• [ASSIGNMENT]
Could you give the lines of the records as a numbered list, leaving out any blank lines? Begin at the first line of the records and stop after the line that contains "Recogida y entrega de mobiliario y enseres.".

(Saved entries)
◇ ◇ ◇ ◇

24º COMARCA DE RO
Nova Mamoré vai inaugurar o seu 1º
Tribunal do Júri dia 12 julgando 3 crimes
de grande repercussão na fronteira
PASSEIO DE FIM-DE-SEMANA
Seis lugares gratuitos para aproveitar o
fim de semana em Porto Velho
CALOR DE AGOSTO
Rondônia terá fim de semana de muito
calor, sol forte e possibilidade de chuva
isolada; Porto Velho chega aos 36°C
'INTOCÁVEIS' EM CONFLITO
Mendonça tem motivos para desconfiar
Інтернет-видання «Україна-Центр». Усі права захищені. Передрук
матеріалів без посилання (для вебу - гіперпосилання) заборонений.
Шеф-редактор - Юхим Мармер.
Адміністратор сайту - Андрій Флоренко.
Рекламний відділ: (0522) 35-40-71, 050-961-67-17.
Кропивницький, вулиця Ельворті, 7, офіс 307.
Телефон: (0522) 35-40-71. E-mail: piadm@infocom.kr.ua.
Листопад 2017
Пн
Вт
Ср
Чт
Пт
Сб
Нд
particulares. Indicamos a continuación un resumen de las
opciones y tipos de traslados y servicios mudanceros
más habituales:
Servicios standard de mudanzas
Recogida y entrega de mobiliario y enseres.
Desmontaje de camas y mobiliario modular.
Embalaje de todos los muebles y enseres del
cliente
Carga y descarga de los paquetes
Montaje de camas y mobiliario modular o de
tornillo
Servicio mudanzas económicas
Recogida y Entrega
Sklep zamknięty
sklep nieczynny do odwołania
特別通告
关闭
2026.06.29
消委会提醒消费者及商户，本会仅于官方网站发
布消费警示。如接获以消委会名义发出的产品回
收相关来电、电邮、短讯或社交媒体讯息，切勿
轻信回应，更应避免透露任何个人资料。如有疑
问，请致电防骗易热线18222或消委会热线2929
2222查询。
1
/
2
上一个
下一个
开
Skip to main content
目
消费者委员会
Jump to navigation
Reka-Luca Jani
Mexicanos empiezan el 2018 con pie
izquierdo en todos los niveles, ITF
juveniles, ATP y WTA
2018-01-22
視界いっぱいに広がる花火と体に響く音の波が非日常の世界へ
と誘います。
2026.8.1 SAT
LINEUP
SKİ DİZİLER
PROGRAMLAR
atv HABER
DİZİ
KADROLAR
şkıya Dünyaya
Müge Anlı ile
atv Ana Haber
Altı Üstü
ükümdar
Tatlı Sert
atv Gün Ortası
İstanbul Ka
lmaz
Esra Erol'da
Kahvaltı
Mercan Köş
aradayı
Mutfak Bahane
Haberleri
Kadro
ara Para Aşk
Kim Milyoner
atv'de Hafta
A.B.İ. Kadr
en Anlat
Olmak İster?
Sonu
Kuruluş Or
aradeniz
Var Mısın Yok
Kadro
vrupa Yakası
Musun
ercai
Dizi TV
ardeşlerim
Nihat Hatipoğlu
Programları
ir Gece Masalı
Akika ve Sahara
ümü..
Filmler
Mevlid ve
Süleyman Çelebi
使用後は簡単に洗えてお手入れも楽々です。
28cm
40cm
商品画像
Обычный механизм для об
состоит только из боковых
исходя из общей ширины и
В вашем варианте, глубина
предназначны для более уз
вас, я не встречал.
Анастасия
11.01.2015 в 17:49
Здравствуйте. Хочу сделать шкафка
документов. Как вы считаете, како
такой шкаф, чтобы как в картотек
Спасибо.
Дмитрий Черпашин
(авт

◇ ◇ ◇ ◇

• [ANSWER BELOW]
1. 24º COMARCA DE RO
2. Nova Mamoré vai inaugurar o seu 1º
3. Tribunal do Júri dia 12 julgando 3 crimes
4. de grande repercussão na fronteira
5. PASSEIO DE FIM-DE-SEMANA
6. Seis lugares gratuitos para aproveitar o
7. fim de semana em Porto Velho
8. CALOR DE AGOSTO
9. Rondônia terá fim de semana de muito
10. calor, sol forte e possibilidade de chuva
11. isolada; Porto Velho chega aos 36°C
12. 'INTOCÁVEIS' EM CONFLITO
13. Mendonça tem motivos para desconfiar
14. Інтернет-видання «Україна-Центр». Усі права захищені. Передрук
15. матеріалів без посилання (для вебу - гіперпосилання) заборонений.
16. Шеф-редактор - Юхим Мармер.
17. Адміністратор сайту - Андрій Флоренко.
18. Рекламний відділ: (0522) 35-40-71, 050-961-67-17.
19. Кропивницький, вулиця Ельворті, 7, офіс 307.
20. Телефон: (0522) 35-40-71. E-mail: piadm@infocom.kr.ua.
21. Листопад 2017
22. Пн
23. Вт
24. Ср
25. Чт
26. Пт
27. Сб
28. Нд
29. particulares. Indicamos a continuación un resumen de las
30. opciones y tipos de traslados y servicios mudanceros
31. más habituales:
32. Servicios standard de mudanzas
33. Recogida y entrega de mobiliario y enseres.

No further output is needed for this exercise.